Bisnis.com, BATAM — Perjanjian dagang resiprokal antara Indonesia dan Amerika Serikat membuka peluang besar bagi penguatan industri manufaktur di Kota Batam, terutama pada sektor elektronik, semikonduktor, komponen pesawat terbang, dan tekstil.
Sebanyak 1.819 pos tarif produk strategis nasional berpotensi menikmati tarif ekspor nol persen ke pasar Amerika Serikat. Komoditas tersebut mencakup minyak sawit, rempah-rempah, kopi, kakao, karet, komponen elektronik dan semikonduktor, komponen pesawat, hingga tekstil dan produk apparel melalui skema Tariff Rate Quota (TRQ).
Deputi Bidang Investasi dan Pengusahaan BP Batam, Fary Djemy Francis, di Batam menyatakan kesepakatan ini tidak sekadar menyangkut penurunan tarif, melainkan menjadi momentum penting untuk mendorong transformasi struktur industri Batam ke arah manufaktur berteknologi tinggi.
“Ini adalah momentum strategis untuk mempercepat transformasi Batam sebagai simpul manufaktur berteknologi tinggi di kawasan,” katanya, Minggu (22/2/2026).
Menurut dia, akses pasar yang semakin kompetitif di Amerika Serikat akan memperkuat daya saing sektor unggulan Batam dan mendorong peningkatan kapasitas produksi perusahaan yang telah beroperasi di kawasan industri.
“Industri elektronik, semikonduktor, komponen pesawat, dan tekstil kini memiliki peluang ekspor yang lebih luas. Hal ini membuka ruang bagi ekspansi usaha serta masuknya investasi baru yang lebih berkualitas,” ujarnya.
Ia menambahkan, Batam berpotensi memperkokoh perannya dalam rantai pasok global, bukan hanya sebagai basis produksi, tetapi juga sebagai pusat operasional industri masa depan yang efisien dan terintegrasi.
BP Batam, lanjut Fary, optimistis dampak kebijakan tersebut akan tercermin pada pertumbuhan ekonomi daerah, peningkatan penyerapan tenaga kerja, serta penguatan struktur industri nasional. Pihaknya kini memfokuskan langkah pada kesiapan ekosistem investasi agar peluang tersebut segera terealisasi menjadi proyek nyata.
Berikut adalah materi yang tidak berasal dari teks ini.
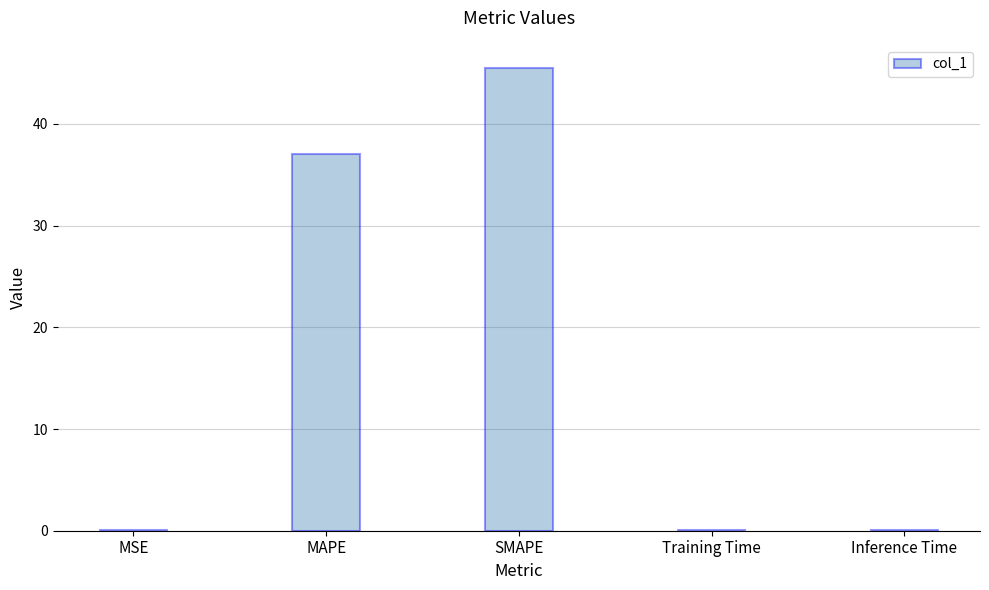

What is the sum of the values at MAPE and SMAPE?

82.6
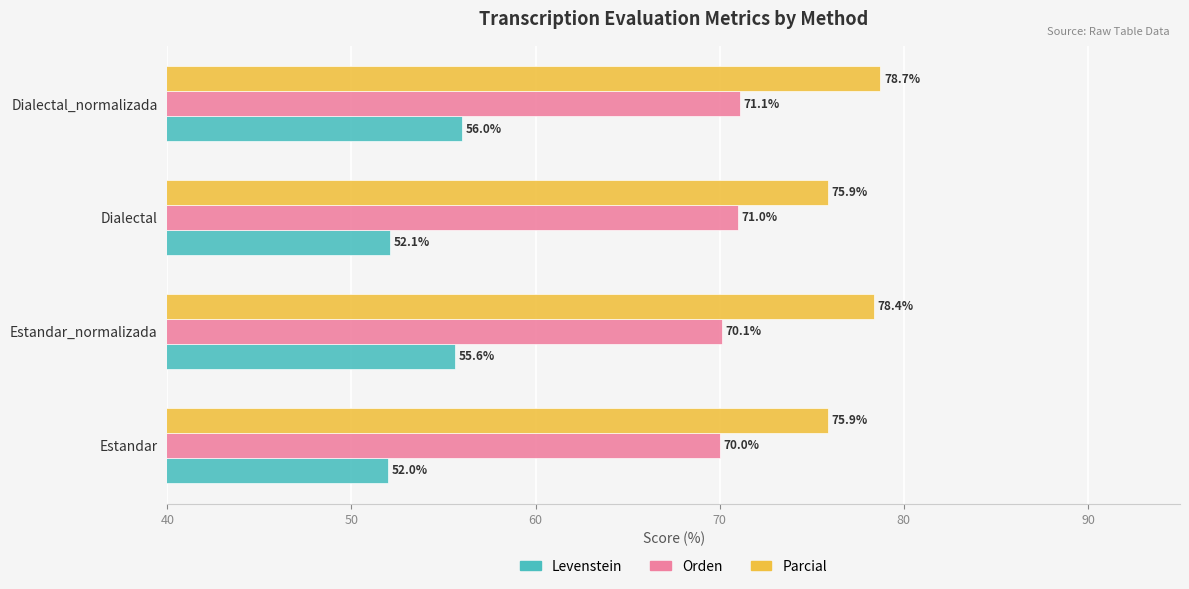

How many data points in Levenstein are above 55?

2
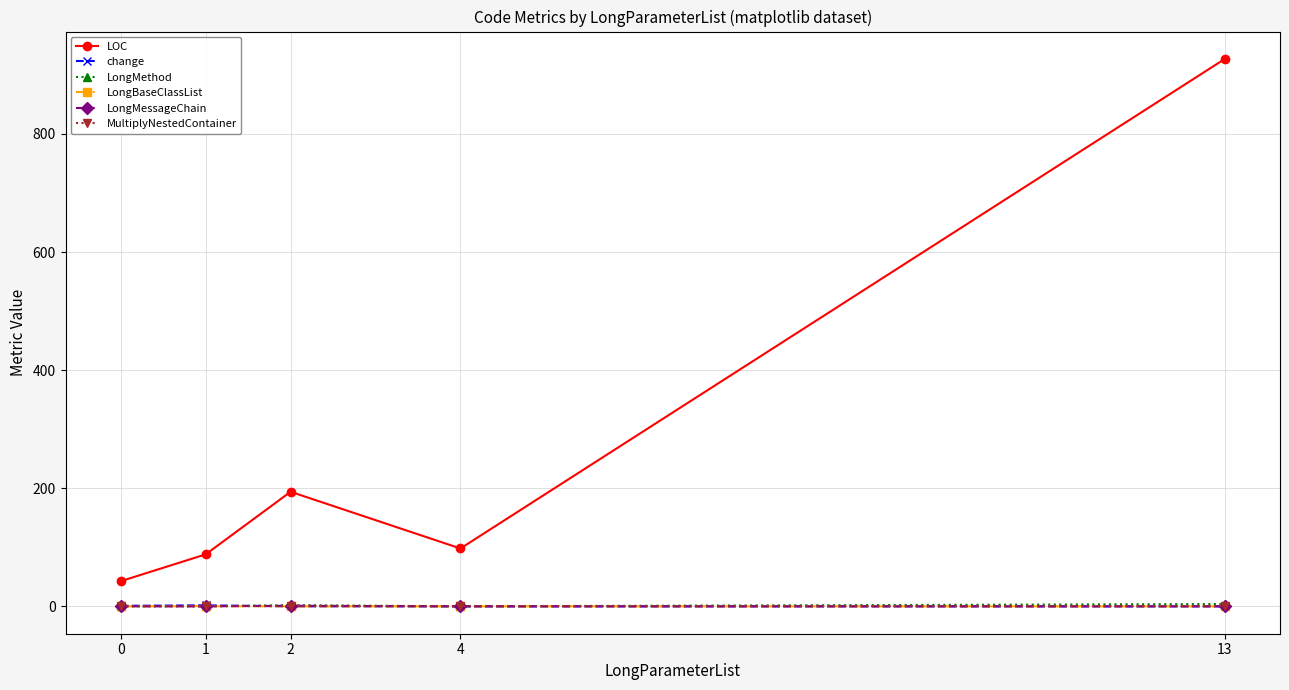

What is the value of the change point at the 1st from the left?

0.9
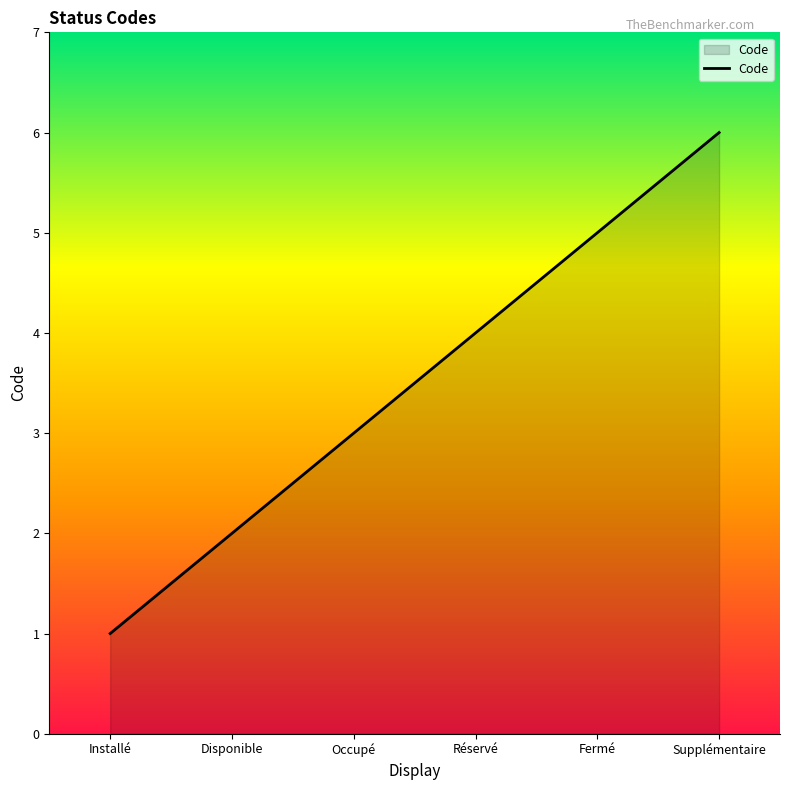

The value at Fermé is 1. True or false?

False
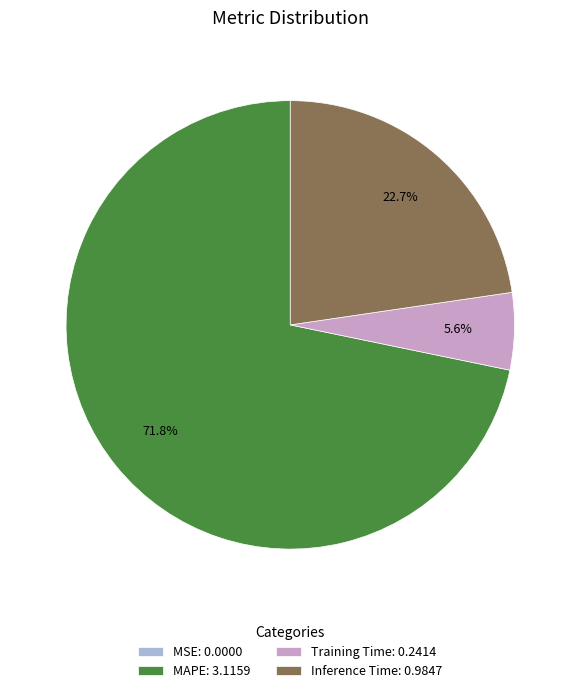

To the nearest percent, what percentage of the pie is MAPE?

72%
“Ini membuka ruang bagi peningkatan ekspor, ekspansi industri, serta masuknya investasi baru yang lebih berkualitas,” kata Fary.
Lanjut, selain mendorong ekspor, kesepakatan dagang itu juga mengatur impor sejumlah komoditas dari Amerika Serikat yang belum diproduksi di dalam negeri, seperti gandum dan kedelai.
Di bidang investasi, kerja sama diarahkan pada pengembangan mineral kritis, hilirisasi silika untuk kebutuhan semikonduktor, pemulihan lapangan minyak (oil field recovery), serta penjajakan pembangunan kawasan industri bersama Indonesia–Amerika.
“Kami memandang kebijakan ini sebagai peluang untuk memperkuat posisi Batam dalam rantai pasok global, bukan hanya sebagai lokasi produksi, tetapi sebagai platform eksekusi industri masa depan yang efisien, terintegrasi, dan berdaya saing tinggi,” ujarnya.
Data menunjukkan kebijakan ini berpotensi berdampak langsung pada sekitar 4 juta pekerja sektor tekstil dan memengaruhi sekitar 20 juta masyarakat Indonesia.
Skema tarif nol persen dinilai membantu menjaga stabilitas harga bahan baku, melindungi daya beli, dan menekan potensi inflasi, sehingga harga kebutuhan pokok seperti mi, tahu, dan tempe tetap terjangkau.
Perjanjian tersebut juga memuat mekanisme perlindungan nasional, termasuk pembentukan Council of Trade and Investment, forum penyelesaian sengketa jika terjadi lonjakan impor atau ekspor, serta ruang evaluasi bersama dengan tetap menghormati kedaulatan masing-masing negara.
Dengan peluang yang terbuka lebar, Batam kini bersiap memanfaatkan momentum untuk mempercepat lompatan sebagai simpul manufaktur berdaya saing global.
“Fokus kami adalah memastikan kesiapan ekosistem agar peluang ini dapat segera diterjemahkan menjadi realisasi investasi dan peningkatan ekspor yang berkelanjutan,” katanya.